Fortunately, I do not have a penis. But thanks for advice!
I always respond with first name. Most people won't care - it's only the Type A, uptight jerks who do.
This is a good question, and one I've wondered about myself.
I'd say go with the first name. It just makes things seem more friendly, and as long as your message is good (and you don't come off as rude/entitled/ect.), you'll be fine.
When I cold-email, I use last name only. But as soon as he/she replies with only first name, I switch over.
It's not a good question, it's a neurotic one. If this guy addressed you by your first name, then signed his email with HIS first name, you can address him by his first name. Done. Hell, at all the MBBs people address senior partners by their first names - this isn't 1950, and it's not rude.
This is a good question, so get off your high horse. Most people have been raised all their lives being told to use the last name when addressing their elders. It's natural to wonder whether it is appropriate to use the first name of someone who is not yet your colleague, or whether you are crossing a line.
I would recommend reading Emily Post's "The Etiquette Advantage in Business." It deals with all sorts of these issues.
I'm on my high horse because if someone were to shake your hand and say, "Hi, I'm Jamie", that means that you should call him Jamie and not tie yourself in a know overthinking it. If he were to say "Hi, I'm Jamie Dimon," maybe but I still don't think so. When I do campus recruiting, I'm very informal, so I think it's offputting when people send me follow-up emails addressed to "Mister _____." It's a form of verbal genuflection that doesn't make you look proper or grown-up; if anything, it makes you look even younger.

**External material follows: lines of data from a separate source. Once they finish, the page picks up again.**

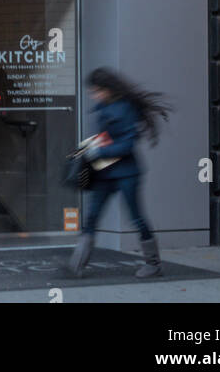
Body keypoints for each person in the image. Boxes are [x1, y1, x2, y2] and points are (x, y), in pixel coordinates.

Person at [69, 66, 171, 279]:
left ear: (107, 89)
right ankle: (77, 263)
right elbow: (104, 136)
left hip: (126, 173)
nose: (93, 95)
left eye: (96, 90)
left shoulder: (125, 108)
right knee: (92, 215)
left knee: (136, 216)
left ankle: (154, 264)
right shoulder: (102, 107)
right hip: (104, 173)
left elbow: (127, 145)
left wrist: (99, 150)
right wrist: (88, 149)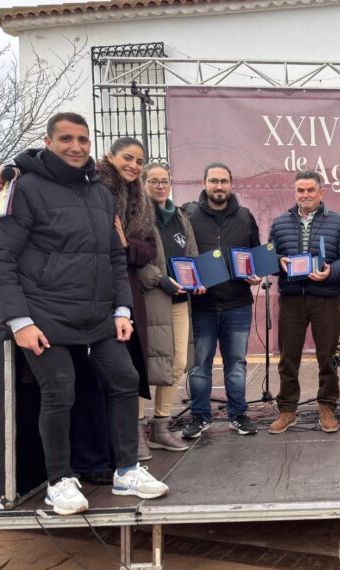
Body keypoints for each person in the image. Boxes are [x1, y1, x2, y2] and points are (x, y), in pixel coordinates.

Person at [0, 112, 169, 515]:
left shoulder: (99, 193)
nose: (76, 146)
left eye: (83, 139)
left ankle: (127, 470)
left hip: (98, 316)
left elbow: (113, 257)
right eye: (66, 138)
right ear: (48, 142)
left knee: (125, 379)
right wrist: (19, 321)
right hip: (43, 316)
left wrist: (121, 308)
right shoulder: (22, 188)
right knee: (60, 389)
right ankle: (59, 481)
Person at [268, 170, 340, 434]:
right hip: (291, 297)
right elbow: (272, 257)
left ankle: (327, 406)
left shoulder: (338, 222)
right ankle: (287, 409)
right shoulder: (280, 223)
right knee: (288, 356)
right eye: (300, 191)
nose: (305, 195)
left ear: (320, 193)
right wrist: (278, 262)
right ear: (295, 193)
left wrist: (331, 272)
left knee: (327, 355)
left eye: (310, 190)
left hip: (325, 297)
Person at [182, 163, 262, 439]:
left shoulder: (244, 216)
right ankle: (199, 416)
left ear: (231, 183)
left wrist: (256, 274)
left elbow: (255, 256)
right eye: (214, 181)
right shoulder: (188, 215)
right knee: (199, 365)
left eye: (224, 181)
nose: (219, 186)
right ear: (204, 183)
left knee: (237, 363)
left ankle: (238, 414)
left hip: (237, 303)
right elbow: (180, 256)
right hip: (201, 306)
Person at [96, 137, 158, 461]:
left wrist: (125, 245)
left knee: (128, 369)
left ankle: (126, 442)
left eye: (139, 161)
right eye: (128, 158)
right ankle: (103, 449)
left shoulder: (142, 200)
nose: (134, 166)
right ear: (110, 156)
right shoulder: (94, 188)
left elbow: (150, 248)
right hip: (92, 290)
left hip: (128, 291)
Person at [137, 162, 203, 453]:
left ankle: (160, 428)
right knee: (146, 365)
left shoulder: (179, 216)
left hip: (179, 300)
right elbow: (133, 258)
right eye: (154, 181)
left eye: (165, 180)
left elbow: (191, 253)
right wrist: (160, 280)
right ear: (143, 184)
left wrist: (198, 279)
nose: (161, 186)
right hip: (151, 299)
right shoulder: (138, 215)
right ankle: (136, 431)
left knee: (176, 364)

For better or for worse, Emily Post has been dead for 50 years, and it's a first-name world now. I've called coaches, professors, and senior people at work almost exclusively by their first names since I graduated from high school, and I don't think I'm unusual in that regard. That's the social norm now, so I'd argue that it's safer to adhere to that norm rather than be unnecessarily formal because it's what your grandfather did back when everyone wore a hat to the office.
If he was a junior employee then you should always go first name anyway. Since he is senior, I think you can go either way. If you were cold emailing him it may be better to be more polite and use last name but if he reached out to you the ice is already broken and you can just use first name.
Don't try to overthink it though, go with what you are most comfortable with. In the end, there are far more important things to think/worry about in the job search process than this.
When potential recruits address me as Mr. [Last name], even after I've signed off with my first name, it makes me feel old, and somewhat uncomfortable. Afterall, no one in my company, or anyone I hang out with, calls me Mr. [Last name]. I'd say go with first name.
always go formal, unless they go informal.
Thanks for the input guys! Much appreciated.